### Problem to work on
What lines in the listing include "histopathology"? Return a copy of each.

### Provided data

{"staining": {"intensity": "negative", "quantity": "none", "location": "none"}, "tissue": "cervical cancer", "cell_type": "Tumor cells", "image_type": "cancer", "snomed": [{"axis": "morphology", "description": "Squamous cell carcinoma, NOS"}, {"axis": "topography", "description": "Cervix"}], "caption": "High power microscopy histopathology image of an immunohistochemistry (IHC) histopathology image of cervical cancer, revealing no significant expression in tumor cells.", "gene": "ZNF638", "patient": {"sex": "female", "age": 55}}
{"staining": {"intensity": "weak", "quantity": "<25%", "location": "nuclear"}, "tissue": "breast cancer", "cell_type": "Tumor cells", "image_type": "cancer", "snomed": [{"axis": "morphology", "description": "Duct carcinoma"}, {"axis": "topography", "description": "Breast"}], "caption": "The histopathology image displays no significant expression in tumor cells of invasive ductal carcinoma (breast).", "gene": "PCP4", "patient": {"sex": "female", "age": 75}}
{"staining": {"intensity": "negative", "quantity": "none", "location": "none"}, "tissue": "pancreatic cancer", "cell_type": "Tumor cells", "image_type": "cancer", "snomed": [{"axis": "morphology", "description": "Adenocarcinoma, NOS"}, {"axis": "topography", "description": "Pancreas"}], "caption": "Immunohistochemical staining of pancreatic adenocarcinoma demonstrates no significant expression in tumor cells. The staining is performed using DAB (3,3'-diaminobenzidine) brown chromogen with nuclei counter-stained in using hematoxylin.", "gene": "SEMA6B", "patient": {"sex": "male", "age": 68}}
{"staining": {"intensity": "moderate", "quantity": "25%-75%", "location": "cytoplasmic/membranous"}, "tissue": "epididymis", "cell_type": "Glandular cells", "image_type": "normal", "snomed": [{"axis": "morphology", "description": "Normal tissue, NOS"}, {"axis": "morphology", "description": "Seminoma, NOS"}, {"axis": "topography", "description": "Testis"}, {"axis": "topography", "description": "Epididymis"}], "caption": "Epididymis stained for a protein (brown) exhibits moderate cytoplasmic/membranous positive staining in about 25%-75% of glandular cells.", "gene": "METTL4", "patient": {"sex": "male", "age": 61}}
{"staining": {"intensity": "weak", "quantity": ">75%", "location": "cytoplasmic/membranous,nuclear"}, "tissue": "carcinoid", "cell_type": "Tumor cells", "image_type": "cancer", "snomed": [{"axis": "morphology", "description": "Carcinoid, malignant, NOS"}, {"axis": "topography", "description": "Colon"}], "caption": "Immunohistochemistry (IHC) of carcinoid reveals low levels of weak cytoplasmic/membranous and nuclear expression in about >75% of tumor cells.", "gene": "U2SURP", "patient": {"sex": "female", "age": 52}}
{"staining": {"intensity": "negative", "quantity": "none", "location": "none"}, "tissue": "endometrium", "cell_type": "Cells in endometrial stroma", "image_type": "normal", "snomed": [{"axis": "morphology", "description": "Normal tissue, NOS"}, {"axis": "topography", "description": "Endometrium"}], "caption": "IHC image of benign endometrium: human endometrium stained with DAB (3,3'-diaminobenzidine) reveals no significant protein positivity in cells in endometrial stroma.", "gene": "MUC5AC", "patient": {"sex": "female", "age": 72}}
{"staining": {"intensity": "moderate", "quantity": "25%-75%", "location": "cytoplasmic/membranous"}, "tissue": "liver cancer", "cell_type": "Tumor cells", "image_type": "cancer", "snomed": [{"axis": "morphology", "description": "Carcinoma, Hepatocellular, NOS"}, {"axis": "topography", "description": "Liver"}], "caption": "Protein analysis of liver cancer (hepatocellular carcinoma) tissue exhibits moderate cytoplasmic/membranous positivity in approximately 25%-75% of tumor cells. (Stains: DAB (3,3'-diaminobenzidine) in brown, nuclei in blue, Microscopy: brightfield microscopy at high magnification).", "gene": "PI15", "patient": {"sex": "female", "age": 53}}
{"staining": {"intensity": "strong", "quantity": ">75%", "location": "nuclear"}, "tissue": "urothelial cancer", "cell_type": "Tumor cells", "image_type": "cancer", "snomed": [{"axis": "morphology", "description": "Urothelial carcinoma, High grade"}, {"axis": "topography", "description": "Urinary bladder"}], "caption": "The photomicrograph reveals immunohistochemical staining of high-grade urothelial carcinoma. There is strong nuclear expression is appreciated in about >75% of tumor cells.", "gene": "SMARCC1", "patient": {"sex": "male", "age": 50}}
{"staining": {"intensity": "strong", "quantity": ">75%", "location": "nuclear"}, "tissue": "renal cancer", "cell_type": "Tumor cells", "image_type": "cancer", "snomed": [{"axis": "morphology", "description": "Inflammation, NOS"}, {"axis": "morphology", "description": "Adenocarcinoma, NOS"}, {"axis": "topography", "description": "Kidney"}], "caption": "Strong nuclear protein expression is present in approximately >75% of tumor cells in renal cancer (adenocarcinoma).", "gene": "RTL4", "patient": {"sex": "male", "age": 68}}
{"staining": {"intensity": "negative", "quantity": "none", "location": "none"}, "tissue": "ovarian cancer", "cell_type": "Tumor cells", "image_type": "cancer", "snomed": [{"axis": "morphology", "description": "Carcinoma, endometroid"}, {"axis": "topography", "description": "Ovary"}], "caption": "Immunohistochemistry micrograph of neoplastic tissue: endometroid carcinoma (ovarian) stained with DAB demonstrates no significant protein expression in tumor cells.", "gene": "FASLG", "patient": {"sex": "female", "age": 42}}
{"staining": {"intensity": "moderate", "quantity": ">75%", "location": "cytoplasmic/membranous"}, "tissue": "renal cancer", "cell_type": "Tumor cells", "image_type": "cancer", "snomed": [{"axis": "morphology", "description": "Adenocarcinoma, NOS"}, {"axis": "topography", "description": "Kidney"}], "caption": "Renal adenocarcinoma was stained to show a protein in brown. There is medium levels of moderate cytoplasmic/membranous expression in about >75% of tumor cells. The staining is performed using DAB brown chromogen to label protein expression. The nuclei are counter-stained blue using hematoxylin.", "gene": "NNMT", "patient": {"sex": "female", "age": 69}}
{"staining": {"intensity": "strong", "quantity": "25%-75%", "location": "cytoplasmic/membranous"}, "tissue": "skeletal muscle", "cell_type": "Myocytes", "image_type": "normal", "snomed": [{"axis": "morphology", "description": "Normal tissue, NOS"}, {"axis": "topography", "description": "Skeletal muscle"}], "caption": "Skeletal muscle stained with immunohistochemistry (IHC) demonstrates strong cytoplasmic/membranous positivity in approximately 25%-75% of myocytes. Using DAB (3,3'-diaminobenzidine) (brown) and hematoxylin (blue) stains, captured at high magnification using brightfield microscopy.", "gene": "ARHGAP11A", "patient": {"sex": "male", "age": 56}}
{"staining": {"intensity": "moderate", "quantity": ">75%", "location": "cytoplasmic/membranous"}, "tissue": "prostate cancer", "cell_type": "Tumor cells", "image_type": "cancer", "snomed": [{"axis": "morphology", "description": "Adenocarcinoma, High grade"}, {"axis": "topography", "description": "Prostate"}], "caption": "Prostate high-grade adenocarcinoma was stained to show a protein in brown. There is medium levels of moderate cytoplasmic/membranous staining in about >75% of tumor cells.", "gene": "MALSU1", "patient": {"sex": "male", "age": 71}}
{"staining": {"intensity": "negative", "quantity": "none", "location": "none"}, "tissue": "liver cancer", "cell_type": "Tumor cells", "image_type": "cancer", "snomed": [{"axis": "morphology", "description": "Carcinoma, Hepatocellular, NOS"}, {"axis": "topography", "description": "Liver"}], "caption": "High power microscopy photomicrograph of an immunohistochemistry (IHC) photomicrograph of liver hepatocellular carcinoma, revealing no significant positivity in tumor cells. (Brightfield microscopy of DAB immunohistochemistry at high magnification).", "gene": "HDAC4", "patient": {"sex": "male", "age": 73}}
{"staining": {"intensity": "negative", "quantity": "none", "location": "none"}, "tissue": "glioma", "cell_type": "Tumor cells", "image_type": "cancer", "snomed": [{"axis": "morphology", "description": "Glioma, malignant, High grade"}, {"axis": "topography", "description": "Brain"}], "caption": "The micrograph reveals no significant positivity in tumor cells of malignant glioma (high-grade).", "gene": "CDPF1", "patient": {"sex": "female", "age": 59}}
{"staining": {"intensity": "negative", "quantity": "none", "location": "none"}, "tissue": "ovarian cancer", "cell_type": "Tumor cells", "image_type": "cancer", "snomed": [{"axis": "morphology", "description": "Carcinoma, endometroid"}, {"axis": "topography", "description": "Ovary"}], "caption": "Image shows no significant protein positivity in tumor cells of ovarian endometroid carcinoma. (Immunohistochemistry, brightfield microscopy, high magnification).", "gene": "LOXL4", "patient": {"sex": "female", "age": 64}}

### Exercise answer
{"staining": {"intensity": "negative", "quantity": "none", "location": "none"}, "tissue": "cervical cancer", "cell_type": "Tumor cells", "image_type": "cancer", "snomed": [{"axis": "morphology", "description": "Squamous cell carcinoma, NOS"}, {"axis": "topography", "description": "Cervix"}], "caption": "High power microscopy histopathology image of an immunohistochemistry (IHC) histopathology image of cervical cancer, revealing no significant expression in tumor cells.", "gene": "ZNF638", "patient": {"sex": "female", "age": 55}}
{"staining": {"intensity": "weak", "quantity": "<25%", "location": "nuclear"}, "tissue": "breast cancer", "cell_type": "Tumor cells", "image_type": "cancer", "snomed": [{"axis": "morphology", "description": "Duct carcinoma"}, {"axis": "topography", "description": "Breast"}], "caption": "The histopathology image displays no significant expression in tumor cells of invasive ductal carcinoma (breast).", "gene": "PCP4", "patient": {"sex": "female", "age": 75}}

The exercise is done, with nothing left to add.